Based on evaluations in different assembly halls, the assembly process divided into two main tasks 1) light assembly including work with light electronic boards weighted less than two kilograms which was run by women, and 2) heavy assembly – matters related to closing boards on main chassis weighted more than forty kilograms which was held by men. The proposed ergonomic design of the assembler workstation was done separately for these two parts.

Light Assembly: As it is readily apparent in Figure 4, holes are designed at the end of the table surface that can be a place to store tools in different sizes, even hot saucers, drink glasses and small pots. The small holes at the bottom are needed for power outlets for LED lamps, lighters, electron microscopes (Figure 4).

Figure 4 

Different views of the proposed design for the lightweight assembly plant.

Heavy assembly: This part is applied only for men in the assembly hall. Therefore, based on the required anthropometric dimensions of individuals accompanied with the dimensions of the assembly parts, the length of the table was increased to 180 cm.

In this workstation, as it has been mentioned in the previous section, an aluminum perforated surface is installed in the middle of the table bases where a person can install tools or put stationery and even his daily notes on. Of course, the metal surface in this section is thicker and has large holes where workers can hold their heavier electronics and wind instruments (Figure 5).

Figure 5 

Different views of the proposed design for the heavy assembly workstation.

In this study, an attempt was made to design a standing-sitting workstation to reduce static work fatigue and the risk of musculoskeletal disorders in assemblers. It has been more dynamic and changeable.

Inconsistent with the findings of the study carried out by Dickhout [24], those workstations that have different muscle demands, such as workers who have job rotation, have less job fatigue.
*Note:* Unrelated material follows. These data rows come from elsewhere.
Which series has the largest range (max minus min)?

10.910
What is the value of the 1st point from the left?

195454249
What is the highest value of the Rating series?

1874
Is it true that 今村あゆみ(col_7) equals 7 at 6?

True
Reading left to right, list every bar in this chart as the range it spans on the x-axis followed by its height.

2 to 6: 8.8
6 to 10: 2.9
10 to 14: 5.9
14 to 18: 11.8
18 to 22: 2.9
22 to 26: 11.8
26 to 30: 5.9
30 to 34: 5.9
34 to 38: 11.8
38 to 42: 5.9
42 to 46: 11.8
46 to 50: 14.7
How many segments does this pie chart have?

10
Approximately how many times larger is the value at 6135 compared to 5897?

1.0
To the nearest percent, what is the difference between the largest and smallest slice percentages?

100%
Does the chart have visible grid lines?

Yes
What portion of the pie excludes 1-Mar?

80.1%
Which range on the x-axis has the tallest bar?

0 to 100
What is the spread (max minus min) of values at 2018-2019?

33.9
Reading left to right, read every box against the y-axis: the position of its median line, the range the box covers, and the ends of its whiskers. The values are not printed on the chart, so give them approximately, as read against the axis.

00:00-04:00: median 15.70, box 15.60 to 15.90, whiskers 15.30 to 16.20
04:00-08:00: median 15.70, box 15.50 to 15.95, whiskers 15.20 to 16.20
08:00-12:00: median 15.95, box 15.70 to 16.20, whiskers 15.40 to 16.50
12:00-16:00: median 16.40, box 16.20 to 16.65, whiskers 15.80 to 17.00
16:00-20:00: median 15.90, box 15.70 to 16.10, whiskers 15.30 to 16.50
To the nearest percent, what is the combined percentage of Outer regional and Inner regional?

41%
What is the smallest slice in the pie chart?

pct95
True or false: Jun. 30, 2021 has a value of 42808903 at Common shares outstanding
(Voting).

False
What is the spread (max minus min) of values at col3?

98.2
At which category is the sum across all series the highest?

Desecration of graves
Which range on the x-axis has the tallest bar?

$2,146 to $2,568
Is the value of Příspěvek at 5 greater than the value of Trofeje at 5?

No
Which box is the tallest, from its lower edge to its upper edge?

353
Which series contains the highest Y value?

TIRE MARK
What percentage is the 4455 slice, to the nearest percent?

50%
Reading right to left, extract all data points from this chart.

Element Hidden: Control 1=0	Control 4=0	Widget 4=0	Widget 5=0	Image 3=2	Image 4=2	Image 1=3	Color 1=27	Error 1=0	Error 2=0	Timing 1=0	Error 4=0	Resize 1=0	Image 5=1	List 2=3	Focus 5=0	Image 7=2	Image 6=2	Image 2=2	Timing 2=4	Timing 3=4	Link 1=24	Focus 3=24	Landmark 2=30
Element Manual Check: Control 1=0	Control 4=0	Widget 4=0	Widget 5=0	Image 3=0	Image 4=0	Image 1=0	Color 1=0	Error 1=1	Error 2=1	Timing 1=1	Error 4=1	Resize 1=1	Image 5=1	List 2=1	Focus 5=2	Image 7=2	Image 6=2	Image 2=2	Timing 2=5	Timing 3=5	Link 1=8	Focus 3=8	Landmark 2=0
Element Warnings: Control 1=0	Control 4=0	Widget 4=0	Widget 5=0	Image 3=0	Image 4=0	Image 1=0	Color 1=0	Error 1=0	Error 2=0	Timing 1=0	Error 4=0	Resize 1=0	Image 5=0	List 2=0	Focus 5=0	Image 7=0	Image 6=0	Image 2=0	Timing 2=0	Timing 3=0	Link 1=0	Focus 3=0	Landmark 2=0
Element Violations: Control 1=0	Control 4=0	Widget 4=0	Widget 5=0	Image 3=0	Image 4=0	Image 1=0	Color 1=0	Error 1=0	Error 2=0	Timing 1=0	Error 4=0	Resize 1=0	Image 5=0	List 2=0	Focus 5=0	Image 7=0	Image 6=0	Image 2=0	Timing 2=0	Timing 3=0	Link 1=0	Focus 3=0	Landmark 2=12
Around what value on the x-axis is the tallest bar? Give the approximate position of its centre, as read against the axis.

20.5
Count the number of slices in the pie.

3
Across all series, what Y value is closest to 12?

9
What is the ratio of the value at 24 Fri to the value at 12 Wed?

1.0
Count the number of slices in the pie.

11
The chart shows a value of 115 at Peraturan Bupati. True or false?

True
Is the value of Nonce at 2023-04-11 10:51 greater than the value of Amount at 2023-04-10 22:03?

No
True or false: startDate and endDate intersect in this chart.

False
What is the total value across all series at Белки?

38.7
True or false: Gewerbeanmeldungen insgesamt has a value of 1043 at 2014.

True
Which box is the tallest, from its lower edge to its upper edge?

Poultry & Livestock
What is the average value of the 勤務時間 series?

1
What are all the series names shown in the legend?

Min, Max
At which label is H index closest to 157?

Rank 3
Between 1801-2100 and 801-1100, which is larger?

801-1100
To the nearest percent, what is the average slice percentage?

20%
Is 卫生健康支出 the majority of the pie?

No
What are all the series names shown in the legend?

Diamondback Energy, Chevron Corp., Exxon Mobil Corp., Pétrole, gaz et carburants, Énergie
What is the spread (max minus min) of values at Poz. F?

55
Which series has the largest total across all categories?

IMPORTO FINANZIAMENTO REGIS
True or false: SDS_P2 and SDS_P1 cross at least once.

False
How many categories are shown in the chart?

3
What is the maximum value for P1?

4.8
Also, the finding of Cui showed that standing posture uses less muscle than sitting posture, although the neck-shoulder muscle responds differently perform in a sitting or standing position [25].

Therefore, the designs were made to reduce musculoskeletal disorders, the posture of work from fully sitting change to standing-sitting, and finally, a dynamic workstation to use different muscles of the body during work.

Findings from field studies showed that there are many physical, environmental, and ergonomic factors in the work environment, each of which can have a significant impact on the health and performance of assemblers. The findings of the present study led to the design of an ergonomic and dynamic workstation for assemblers.

The results of the evaluations showed that in the design of most workstations of assemblers in Shiraz electronics industries, ergonomic principles were not completely considered and the implementation of targeted ergonomic interventions is necessary. The proposed designs can be used as a template for the design and redesign of the assembly plant workstation.